DRAFT*** University of Wisconsin-Superior Policy on Information Assurance ***DRAFT

University of Wisconsin-Superior Policy on Information Assurance

Introduction

Information Assurance (IA) is critical to the mission of the University. The purpose of this policy is to ensure that the University's Information assets, including Information Technology (IT) resources such as equipment and processes, are reliable, secure, and used in ways consistent with the campus mission. The Instructional and Information & Instructional Technology Committee (IITC) is charged with developing specific IA policies.

Authentication and Authorization

Information and IT resources in UW-Superior’s domain of ownership and control, other than the unrestricted portions of public web sites, are limited for use only by UW-Superior faculty, staff, students, and such other persons specifically granted access by IT staff. Access is only permitted to persons using their personal authentication tokens such as passwords. Using Information or IT resources to benefit a commercial business, for a personal financial benefit outside of the University employment, or in violation of any local, state or federal laws, including copyright laws, is prohibited. Access privileges of users who do not follow these policies may be restricted or suspended. IITC is charged with developing specific policies related to the appropriate use of Information and IT resources.

Information and IT Resources Accessibility

UW-Superior access to Information and IT resources must comply with all relevant federal, state, UW-System policies regarding access for persons with disabilities. IITC is charged with formulating appropriate campus policies on Information and IT Resources Accessibility in compliance with all relevant federal, state and UW-System policies.

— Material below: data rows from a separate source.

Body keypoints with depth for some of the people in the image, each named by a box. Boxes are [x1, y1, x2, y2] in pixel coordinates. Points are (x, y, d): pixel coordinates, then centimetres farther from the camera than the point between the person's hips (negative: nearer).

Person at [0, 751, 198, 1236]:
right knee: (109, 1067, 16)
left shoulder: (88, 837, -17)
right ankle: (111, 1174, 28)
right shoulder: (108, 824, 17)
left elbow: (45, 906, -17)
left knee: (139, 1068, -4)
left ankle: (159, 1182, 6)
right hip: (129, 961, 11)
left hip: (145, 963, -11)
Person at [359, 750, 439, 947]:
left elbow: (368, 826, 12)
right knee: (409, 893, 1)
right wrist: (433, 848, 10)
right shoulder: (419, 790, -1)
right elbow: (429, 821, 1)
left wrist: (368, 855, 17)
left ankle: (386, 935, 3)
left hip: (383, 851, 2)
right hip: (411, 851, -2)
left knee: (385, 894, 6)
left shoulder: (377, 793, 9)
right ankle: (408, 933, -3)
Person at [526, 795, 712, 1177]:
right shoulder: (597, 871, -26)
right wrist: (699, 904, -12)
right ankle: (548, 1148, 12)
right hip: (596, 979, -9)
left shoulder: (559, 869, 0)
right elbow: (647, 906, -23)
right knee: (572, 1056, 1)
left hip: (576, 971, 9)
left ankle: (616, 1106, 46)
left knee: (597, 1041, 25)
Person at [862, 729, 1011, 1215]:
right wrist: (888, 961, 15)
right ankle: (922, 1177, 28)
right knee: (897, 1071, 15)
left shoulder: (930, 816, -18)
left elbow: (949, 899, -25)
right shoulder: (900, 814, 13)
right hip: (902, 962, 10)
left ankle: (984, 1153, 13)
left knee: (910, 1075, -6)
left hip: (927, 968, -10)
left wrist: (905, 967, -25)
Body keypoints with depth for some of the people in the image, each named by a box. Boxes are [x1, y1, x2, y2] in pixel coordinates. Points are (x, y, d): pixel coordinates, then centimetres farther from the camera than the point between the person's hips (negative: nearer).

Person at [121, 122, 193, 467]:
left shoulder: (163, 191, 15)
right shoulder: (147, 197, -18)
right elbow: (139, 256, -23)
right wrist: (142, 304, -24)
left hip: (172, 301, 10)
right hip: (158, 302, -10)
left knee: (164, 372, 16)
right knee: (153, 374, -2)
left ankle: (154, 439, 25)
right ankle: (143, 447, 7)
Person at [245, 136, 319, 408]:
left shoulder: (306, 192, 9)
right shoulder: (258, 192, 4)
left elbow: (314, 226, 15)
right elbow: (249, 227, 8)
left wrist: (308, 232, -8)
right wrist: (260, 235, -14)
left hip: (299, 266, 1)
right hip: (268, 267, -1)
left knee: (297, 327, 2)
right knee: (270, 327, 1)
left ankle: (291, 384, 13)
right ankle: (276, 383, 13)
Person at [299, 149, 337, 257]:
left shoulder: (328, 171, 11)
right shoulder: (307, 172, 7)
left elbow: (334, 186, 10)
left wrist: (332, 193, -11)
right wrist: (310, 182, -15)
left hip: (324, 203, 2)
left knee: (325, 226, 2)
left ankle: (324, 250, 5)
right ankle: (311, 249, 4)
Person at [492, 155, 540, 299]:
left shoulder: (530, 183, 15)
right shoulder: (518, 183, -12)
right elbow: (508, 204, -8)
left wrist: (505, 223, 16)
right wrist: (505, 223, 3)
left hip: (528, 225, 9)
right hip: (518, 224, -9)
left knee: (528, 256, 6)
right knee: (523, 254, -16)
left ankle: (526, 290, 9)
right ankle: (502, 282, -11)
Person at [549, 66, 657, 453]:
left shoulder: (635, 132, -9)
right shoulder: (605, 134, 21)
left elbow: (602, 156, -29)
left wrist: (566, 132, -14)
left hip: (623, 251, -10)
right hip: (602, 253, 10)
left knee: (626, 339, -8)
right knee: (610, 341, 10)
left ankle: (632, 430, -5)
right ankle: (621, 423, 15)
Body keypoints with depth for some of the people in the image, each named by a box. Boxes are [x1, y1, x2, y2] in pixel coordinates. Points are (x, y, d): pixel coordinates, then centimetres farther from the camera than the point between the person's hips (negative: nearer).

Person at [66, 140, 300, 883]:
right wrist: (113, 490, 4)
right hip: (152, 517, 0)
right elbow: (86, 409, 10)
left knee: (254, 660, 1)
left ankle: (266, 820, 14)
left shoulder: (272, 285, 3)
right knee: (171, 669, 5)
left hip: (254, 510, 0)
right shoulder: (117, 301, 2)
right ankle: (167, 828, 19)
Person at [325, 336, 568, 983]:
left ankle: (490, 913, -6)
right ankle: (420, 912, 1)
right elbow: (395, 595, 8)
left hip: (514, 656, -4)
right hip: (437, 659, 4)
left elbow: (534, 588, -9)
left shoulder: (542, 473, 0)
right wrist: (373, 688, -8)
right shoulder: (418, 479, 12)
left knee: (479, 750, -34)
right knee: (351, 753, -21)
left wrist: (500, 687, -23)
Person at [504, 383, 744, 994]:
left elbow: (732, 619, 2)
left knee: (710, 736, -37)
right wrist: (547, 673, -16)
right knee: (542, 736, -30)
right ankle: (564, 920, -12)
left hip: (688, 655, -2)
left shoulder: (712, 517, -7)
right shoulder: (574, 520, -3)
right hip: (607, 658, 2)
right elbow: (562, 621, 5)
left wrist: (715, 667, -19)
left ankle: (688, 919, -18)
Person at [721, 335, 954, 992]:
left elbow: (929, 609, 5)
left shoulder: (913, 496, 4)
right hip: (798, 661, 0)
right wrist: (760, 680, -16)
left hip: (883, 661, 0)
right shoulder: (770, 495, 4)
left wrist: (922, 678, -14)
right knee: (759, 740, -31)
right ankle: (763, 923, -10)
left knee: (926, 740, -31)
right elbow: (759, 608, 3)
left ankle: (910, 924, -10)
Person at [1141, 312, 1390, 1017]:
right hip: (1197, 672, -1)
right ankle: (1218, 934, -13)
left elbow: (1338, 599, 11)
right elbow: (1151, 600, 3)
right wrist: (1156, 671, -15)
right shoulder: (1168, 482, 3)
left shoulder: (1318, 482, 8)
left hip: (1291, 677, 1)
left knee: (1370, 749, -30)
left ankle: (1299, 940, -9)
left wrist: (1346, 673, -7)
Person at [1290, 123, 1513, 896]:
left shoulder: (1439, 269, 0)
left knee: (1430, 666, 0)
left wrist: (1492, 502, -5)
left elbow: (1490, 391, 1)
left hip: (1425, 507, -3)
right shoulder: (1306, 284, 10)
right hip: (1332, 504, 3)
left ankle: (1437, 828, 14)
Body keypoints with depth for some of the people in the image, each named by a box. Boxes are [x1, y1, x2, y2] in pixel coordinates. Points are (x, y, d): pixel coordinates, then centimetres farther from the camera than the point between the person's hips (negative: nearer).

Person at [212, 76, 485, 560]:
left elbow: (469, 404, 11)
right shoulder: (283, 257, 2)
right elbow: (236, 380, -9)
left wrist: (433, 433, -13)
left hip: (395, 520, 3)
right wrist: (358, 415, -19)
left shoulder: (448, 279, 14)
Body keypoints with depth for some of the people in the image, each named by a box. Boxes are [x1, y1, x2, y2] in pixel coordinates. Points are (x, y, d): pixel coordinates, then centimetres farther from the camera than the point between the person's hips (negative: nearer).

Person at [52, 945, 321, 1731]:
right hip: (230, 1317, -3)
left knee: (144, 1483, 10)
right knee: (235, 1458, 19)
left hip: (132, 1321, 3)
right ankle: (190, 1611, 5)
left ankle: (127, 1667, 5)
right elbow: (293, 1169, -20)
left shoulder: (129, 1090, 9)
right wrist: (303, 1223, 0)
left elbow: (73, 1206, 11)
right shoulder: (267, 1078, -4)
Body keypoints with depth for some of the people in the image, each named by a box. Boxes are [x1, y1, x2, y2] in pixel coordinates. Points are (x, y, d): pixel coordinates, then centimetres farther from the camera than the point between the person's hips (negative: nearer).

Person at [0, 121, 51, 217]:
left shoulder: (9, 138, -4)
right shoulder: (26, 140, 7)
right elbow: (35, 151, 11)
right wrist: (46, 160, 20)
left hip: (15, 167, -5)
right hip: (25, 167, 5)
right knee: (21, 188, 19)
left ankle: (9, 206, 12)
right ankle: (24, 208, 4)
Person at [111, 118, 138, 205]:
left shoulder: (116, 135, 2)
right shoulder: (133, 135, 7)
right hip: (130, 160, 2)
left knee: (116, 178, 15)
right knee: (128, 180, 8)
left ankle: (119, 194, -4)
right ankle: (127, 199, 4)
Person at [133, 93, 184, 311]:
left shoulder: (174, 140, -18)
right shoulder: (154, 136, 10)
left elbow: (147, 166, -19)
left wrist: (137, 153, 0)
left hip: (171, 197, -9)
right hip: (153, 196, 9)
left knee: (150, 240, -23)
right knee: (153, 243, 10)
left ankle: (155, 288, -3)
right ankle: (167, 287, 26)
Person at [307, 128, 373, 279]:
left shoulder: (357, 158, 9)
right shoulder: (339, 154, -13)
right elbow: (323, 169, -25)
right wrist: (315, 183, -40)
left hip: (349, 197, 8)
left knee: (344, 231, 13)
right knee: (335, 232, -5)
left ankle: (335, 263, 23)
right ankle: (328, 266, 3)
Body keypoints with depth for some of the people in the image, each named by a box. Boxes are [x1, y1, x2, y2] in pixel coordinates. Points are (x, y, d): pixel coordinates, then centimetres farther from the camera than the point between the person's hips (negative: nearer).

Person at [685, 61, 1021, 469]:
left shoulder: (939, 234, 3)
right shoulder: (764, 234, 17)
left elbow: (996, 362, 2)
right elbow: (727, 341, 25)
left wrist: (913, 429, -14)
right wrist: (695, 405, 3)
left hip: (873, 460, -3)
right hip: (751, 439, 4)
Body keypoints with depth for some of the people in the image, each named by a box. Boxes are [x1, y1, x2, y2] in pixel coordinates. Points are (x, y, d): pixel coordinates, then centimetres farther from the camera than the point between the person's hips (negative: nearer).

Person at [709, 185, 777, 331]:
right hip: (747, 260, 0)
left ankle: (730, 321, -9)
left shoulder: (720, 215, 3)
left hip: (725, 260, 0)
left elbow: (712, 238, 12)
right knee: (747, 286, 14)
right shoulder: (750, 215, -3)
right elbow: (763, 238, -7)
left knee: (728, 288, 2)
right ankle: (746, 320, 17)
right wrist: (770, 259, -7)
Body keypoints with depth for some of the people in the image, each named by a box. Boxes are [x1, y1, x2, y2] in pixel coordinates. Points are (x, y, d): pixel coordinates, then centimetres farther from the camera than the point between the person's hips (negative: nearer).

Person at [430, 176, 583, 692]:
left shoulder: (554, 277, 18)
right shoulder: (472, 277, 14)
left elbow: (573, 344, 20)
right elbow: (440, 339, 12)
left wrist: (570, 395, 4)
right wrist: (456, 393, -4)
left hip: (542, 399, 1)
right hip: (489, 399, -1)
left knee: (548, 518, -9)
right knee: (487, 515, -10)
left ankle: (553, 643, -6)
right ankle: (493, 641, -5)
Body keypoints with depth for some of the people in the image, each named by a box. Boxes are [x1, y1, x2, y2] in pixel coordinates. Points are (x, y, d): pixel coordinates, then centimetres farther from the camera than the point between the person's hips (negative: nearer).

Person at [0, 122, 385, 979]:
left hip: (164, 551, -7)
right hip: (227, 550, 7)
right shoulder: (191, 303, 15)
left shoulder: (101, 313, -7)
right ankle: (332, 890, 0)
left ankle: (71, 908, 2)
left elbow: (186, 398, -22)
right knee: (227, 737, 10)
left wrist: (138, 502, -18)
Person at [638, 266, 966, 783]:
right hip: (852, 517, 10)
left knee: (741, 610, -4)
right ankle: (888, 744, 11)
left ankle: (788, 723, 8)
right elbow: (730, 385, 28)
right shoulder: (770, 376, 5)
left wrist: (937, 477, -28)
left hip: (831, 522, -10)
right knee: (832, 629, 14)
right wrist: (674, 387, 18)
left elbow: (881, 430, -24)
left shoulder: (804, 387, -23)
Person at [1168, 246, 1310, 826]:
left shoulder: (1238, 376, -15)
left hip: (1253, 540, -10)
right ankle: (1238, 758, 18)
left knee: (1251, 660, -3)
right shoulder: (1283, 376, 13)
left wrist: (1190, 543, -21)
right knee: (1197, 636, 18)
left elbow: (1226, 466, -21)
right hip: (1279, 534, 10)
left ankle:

Information Confidentiality

Information assets within University domain have various confidentiality levels. General Information should be treated within reasonable limits of privacy. Information considered confidential needs to be protected from unauthorized disclosure. Computer records and e-mail subject to disclosure under Wisconsin's Public Records Law should be accessible to the authorized requestor. IITC is charged with formulating appropriate campus policies on Information Confidentiality in compliance with all relevant federal, state and UW-System policies.

Information Integrity

The University's Information assets are of extreme business and intellectual value and their integrity is critical to UW-Superior’s mission. IITC is charged with formulating appropriate campus policies for Information Integrity including digital signatures and public key infrastructure.

Availability of Information and IT resources

The University’s Information assets have to be accessible in a reliable and uninterrupted way to maintain efficiency of instruction, research, and administrative functions. IITC is charged with formulating policies for IT resources to ensure that high levels of availability are maintained. This may include but is not limited to policies on deployment of network devices, security audits, physical security, and disaster recovery planning.